The developed world is in the early stages of a far-reaching revolution in electrical motivative power — its sustainable generation, battery technology and lightweight application. This is not a revolution poised to happen — it’s now under way. Think of the developments of the last decade.
How many e-cars were on the road 10 years ago? As more are sold so too the price could lessen, and the infrastructure for recharging will develop. E-bikes? I’m not sure that I had even heard of them a decade ago. (We now have a couple of e-bikes — they’re marvellous — and have two perfectly good push bikes in the shed which are now worthless.)
This is a revolution that will take time. Remember that the internal combustion engine took around four decades to eliminate the gig and the buggy, and a little more for the draft horse and the steam engine.
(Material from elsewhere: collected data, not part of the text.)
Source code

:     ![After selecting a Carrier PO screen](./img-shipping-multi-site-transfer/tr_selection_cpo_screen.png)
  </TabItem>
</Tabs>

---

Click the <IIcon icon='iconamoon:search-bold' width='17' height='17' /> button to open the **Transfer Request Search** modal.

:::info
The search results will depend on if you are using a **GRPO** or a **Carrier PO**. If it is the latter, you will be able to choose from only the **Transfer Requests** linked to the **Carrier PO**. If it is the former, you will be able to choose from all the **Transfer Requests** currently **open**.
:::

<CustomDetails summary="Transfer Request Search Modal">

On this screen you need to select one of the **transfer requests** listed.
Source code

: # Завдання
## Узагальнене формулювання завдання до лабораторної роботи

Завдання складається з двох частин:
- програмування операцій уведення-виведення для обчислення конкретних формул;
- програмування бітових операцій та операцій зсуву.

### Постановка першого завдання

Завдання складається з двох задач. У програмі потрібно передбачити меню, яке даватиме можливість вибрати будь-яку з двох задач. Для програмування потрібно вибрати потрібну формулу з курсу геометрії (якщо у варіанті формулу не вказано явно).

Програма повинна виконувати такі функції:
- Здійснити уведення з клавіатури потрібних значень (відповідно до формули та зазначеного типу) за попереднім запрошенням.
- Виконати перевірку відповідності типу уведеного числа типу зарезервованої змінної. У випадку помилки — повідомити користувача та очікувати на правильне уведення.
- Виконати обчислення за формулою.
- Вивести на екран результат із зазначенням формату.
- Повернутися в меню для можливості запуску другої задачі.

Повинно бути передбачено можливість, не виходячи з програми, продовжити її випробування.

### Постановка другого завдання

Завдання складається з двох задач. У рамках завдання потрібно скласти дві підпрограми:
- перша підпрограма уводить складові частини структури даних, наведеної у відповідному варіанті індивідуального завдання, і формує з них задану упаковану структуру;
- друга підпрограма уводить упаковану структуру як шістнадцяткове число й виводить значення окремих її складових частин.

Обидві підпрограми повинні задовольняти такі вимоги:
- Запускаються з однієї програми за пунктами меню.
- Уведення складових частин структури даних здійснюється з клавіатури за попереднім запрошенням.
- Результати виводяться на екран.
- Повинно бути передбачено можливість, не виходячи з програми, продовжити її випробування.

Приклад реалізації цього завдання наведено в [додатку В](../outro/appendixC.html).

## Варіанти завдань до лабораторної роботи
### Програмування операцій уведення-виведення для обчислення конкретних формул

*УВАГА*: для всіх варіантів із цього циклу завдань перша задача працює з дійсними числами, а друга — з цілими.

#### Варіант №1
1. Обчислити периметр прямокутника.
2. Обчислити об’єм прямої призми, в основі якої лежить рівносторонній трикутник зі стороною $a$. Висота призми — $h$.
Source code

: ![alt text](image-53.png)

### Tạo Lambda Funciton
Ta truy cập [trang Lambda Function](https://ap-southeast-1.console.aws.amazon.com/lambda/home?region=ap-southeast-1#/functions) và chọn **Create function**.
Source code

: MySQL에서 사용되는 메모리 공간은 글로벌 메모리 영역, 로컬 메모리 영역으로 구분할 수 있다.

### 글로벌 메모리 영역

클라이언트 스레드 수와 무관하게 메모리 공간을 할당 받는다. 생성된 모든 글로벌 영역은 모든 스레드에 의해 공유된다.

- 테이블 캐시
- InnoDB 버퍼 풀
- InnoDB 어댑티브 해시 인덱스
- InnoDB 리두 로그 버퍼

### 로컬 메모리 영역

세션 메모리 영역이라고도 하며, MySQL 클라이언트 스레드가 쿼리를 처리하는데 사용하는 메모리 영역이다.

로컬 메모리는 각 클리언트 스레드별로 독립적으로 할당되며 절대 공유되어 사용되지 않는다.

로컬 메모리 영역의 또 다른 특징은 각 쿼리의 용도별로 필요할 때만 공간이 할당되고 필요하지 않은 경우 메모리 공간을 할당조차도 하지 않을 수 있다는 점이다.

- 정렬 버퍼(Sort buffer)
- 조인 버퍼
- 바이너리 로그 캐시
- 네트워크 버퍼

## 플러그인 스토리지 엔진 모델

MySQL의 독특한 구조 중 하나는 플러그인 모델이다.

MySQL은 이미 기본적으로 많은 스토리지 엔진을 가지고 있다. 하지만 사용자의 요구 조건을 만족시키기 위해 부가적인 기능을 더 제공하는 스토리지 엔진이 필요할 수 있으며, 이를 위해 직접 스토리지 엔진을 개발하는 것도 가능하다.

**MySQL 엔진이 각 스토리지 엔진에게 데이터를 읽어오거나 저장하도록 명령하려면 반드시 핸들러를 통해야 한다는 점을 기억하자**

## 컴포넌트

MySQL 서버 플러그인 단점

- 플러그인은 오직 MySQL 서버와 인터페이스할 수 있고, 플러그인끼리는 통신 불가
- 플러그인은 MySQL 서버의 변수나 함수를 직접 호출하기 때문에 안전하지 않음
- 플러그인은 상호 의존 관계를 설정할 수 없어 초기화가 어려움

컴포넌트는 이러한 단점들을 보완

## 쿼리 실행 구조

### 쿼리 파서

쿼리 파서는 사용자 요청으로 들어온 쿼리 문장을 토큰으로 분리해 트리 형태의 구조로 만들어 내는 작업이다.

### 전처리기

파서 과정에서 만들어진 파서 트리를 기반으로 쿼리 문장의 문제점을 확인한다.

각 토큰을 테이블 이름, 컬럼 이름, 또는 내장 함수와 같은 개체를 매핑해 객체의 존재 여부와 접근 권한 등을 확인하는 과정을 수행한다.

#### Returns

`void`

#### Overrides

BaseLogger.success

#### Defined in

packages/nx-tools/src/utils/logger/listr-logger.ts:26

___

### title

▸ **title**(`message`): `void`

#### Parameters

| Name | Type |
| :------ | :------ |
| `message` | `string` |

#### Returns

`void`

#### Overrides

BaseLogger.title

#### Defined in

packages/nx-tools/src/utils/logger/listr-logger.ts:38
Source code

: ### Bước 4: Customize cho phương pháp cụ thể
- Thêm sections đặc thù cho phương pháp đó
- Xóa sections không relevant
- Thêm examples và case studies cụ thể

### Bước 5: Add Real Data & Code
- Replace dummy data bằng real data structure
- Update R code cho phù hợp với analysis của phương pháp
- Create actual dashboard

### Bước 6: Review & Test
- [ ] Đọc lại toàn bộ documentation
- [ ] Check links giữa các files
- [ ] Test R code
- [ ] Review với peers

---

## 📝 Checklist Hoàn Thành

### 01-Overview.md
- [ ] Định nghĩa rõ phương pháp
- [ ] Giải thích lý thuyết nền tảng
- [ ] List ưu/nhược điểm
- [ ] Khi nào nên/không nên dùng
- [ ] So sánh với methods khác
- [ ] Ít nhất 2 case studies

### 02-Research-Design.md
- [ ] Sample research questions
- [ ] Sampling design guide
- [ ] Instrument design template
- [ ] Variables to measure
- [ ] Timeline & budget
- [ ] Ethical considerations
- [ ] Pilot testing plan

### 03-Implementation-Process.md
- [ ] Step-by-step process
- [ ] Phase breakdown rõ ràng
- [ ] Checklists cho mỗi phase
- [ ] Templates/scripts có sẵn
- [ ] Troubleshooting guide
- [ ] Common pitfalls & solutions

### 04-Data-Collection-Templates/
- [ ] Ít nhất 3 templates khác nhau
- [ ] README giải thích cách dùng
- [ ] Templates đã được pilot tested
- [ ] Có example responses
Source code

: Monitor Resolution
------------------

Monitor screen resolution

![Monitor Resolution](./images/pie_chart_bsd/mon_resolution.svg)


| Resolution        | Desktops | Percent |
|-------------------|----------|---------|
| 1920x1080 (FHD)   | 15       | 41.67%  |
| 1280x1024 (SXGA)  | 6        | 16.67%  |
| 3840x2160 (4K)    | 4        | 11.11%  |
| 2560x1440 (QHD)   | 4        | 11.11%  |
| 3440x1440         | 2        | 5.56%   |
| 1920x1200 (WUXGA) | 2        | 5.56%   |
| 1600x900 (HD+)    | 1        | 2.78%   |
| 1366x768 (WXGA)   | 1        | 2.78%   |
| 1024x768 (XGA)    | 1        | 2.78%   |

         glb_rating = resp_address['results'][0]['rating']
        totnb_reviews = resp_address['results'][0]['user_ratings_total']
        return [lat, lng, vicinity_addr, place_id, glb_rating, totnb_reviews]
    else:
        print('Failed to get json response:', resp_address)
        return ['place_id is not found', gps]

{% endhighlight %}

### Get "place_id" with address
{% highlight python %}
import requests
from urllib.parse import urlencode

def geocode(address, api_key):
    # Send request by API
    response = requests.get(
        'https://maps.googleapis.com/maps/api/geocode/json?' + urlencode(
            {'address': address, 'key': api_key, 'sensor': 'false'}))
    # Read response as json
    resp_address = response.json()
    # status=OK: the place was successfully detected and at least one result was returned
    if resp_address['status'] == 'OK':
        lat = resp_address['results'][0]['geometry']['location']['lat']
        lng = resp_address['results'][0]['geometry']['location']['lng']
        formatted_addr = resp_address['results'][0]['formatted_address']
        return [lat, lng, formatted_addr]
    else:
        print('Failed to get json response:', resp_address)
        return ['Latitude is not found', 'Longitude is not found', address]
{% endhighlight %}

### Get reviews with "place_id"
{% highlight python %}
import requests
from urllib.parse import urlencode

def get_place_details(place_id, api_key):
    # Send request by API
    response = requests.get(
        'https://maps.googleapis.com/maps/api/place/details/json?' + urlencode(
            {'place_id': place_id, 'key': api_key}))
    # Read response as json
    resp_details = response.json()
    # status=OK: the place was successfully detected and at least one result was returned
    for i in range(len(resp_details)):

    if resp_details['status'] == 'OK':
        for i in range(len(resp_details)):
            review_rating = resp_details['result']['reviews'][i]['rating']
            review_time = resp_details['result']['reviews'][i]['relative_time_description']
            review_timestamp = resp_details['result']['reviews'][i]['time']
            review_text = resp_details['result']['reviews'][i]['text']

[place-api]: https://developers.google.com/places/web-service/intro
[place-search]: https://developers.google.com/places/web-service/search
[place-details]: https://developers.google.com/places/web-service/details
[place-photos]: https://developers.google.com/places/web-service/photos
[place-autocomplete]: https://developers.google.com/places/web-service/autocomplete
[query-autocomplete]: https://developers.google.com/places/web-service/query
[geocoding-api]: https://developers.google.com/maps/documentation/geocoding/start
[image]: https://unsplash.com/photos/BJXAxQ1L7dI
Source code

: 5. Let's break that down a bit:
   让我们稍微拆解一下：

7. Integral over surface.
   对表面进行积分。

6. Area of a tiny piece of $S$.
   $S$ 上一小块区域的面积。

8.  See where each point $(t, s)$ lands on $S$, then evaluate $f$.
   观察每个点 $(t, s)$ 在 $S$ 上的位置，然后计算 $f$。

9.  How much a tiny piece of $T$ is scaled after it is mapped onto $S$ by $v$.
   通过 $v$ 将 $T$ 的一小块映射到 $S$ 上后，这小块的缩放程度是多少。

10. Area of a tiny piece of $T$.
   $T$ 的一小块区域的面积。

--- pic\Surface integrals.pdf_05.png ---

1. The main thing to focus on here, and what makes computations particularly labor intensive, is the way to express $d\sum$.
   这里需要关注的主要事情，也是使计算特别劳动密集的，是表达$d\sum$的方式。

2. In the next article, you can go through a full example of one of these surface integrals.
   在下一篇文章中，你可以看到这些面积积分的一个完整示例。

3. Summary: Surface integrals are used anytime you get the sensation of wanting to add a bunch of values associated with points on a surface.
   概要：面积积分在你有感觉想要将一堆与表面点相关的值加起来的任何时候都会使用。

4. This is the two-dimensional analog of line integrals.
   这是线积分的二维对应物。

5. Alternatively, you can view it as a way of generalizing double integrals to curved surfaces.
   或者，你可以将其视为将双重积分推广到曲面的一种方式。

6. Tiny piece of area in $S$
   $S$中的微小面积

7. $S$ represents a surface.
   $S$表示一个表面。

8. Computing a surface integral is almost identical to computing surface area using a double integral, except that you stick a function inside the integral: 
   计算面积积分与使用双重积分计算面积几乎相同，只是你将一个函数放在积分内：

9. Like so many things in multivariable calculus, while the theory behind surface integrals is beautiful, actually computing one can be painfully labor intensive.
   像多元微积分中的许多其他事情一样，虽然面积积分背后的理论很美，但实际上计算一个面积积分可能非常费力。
Today we have a range of exciting new applications of electric power. What about the solar pump in the farmer’s back paddock, or the power tools on the building site? Or battening a fence — one bang per staple? The old way took half a dozen bangs with a hammer. That’s a couple of hundred for the five battens between posts on a seven-wire fence!) Drone photography? We see it all the time on TV. Garden aids are other examples.
All around the world solar panels are going on to roofs, and solar farms are materialising. Wind farms, too, are being constructed around the country. The one straddling the Manawatu Gorge has been added to since the first turbine was installed. It is a rarity to see the blades stationary — not even when the long grass down on the roadside is still.